In the section C control room on deck nine of the Venus 1 space station, Ensign Maureen Smith sat at her desk and stared through the terminal screen, her mind more on her coffee than her work. She wrapped her right hand around the cup, her palm not quite touching the hot mug. The heat from the coffee comforted her. She slid her finger up the smooth glass, testing the heat to see if the coffee had cooled enough not to burn her tongue.
It was still too hot, but the warm steam slipping between her palm and the glass was comforting. She took her eyes off the screen, leaning over to put her nose over the cup and let the comforting scent slide up her face and into her nostrils. She instantly felt more awake, as if the very scent was infused with caffeine.
A blip appeared on her screen. Maureen saw the flash out of the corner of her eye, gave herself one more luxurious second of steam, and finally turned back to her controls.
She knew at once the ship was moving fast, much faster than normal for a ship coming so close to the station. She typed in the commands to route the radar, her hands a blur of movement over her keyboard. Pounding the enter key, she waited the few precious seconds for the radar to locate the ship and read its identification. The screen to her left responded by filling up with text.
Ship Name: Anaconda 09684. Class: Small Fighter. Pilot: Hans Grucher. Co-Pilot: None. Flight Plan: Classified. Mission: Classified. Docking Code: X1R289
She flipped the switch to her communications and triggered a command. “Anaconda 09684, this is the Venus 1 station, please state your docking code for verification,” she said in the practiced, bored voice she used when talking to the pilots.
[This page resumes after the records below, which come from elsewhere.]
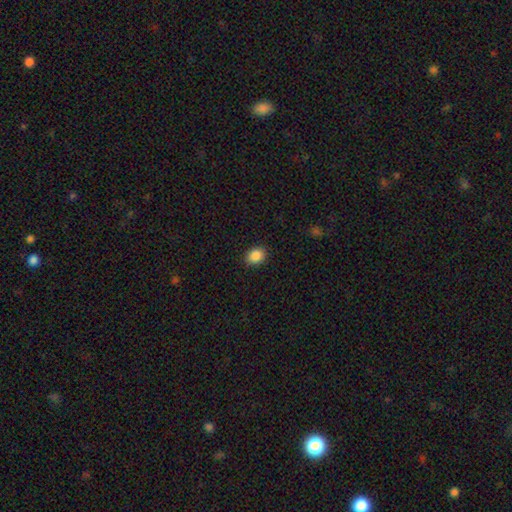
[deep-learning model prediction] This appears to be a smooth galaxy with no disk features (88%) that is in between round and cigar-shaped (58%). Merging: none (88%).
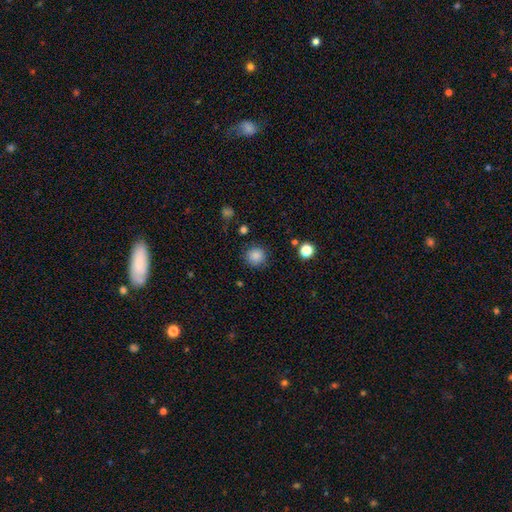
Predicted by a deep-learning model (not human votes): Smooth or featured? smooth (85%)
How rounded? round (93%)
Merging? none (86%)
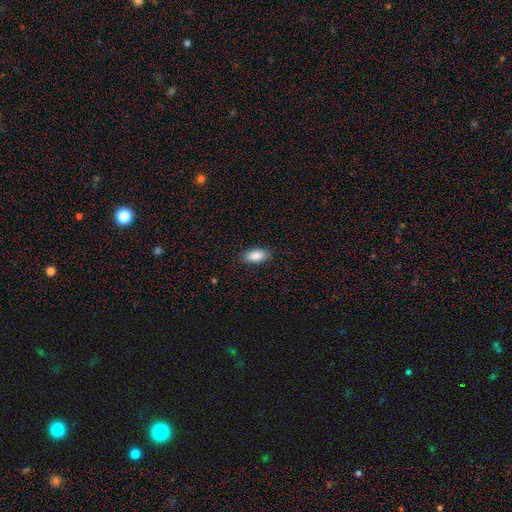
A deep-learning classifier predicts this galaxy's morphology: Smooth or featured? smooth (88%)
How rounded? in between (92%)
Merging? none (87%)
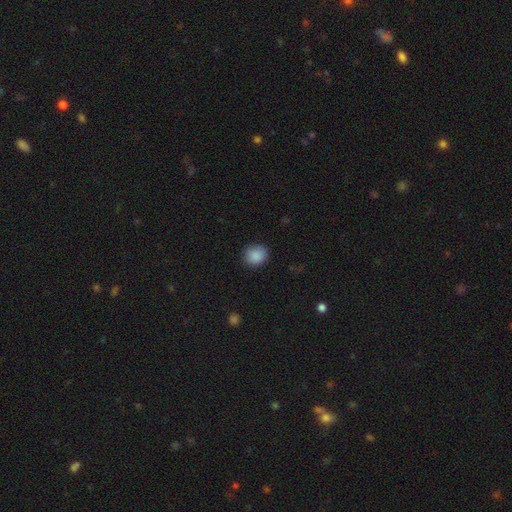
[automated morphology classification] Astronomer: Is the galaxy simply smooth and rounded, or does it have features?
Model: smooth — 88%.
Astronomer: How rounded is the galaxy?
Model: round — 77%.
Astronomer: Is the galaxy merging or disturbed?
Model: none — 87%.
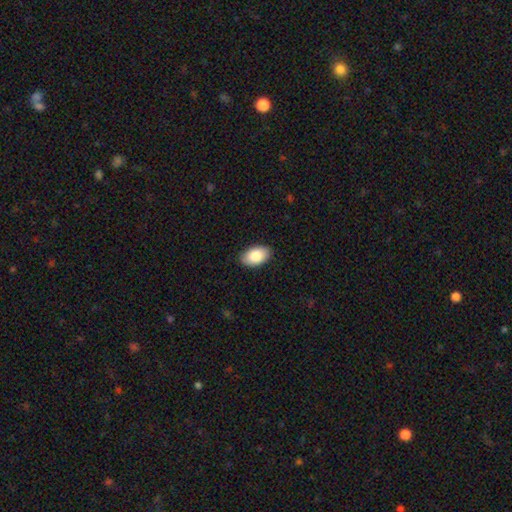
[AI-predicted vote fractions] The model was most divided on "smooth or featured": smooth: 86%, featured or disk: 8%, star or artifact: 6%. More confident: how rounded — in between (93%); merging — none (88%).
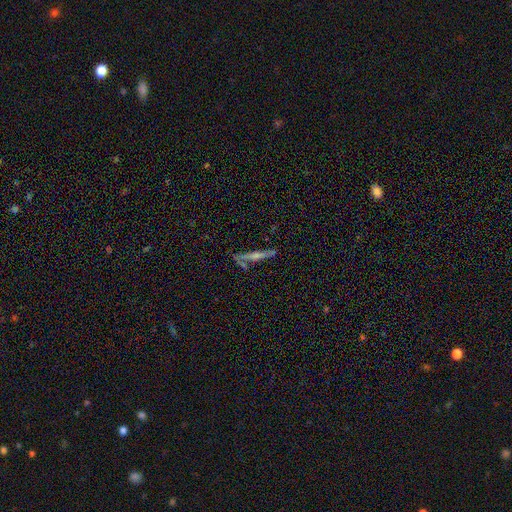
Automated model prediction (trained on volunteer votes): featured or disk 61%, smooth 27%, star or artifact 11%. Down the decision tree: edge-on disk — yes (92%); edge-on bulge — rounded (64%); merging — none (73%).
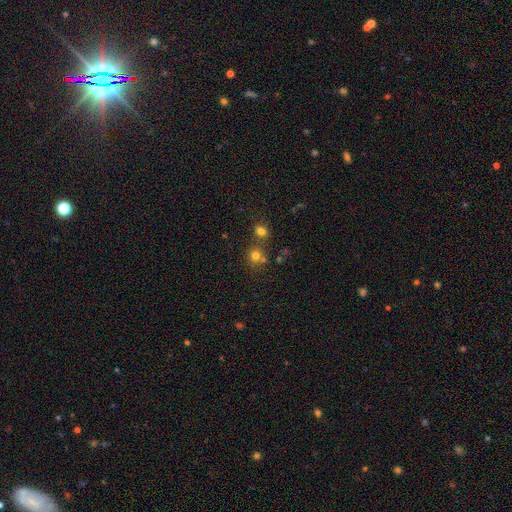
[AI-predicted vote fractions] Morphology: type=smooth (71%); roundness=round (83%); merging=none (55%).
“Anaconda 09684, this is the Venus 1 station, do you read me?”
She glanced at the radar screen. The ship’s speed had not decreased and its trajectory was still on target with the station. Her fingers flashed to life again typing in several other commands. The radar at the top of the station was already fixed on the ship and the results of her commands appeared on her screen.
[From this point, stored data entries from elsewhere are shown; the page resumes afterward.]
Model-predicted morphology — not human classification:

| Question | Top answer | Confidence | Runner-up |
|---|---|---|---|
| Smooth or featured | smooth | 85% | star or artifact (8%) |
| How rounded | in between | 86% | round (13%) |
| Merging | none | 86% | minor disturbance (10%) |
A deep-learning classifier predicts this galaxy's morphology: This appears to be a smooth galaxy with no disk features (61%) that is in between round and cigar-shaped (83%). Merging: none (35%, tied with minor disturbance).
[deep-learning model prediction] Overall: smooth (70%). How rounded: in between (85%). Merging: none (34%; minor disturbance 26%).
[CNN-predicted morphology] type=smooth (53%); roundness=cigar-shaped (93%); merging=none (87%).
Scanning Life Signs. Life Form Scan: Positive. Life Forms: 1 Life Form Status: Alive Command Complete. Scanning Movement. Movement Detected: None. Command Complete. Scanning Sound Waves. Sound Waves Detected: Level 1. Command Complete.
“Damnit,” she whispered. One person, still alive, not moving and the sound inside of the ship was so light it could simply be the slight buzz of the retro engines.
She punched in another command to her keyboard. “Lieutenant?”
“We’ve got a problem. I have a ship traveling at .04 headed straight for the station. Radar has detected one person on board, alive, but no movement and little sound.”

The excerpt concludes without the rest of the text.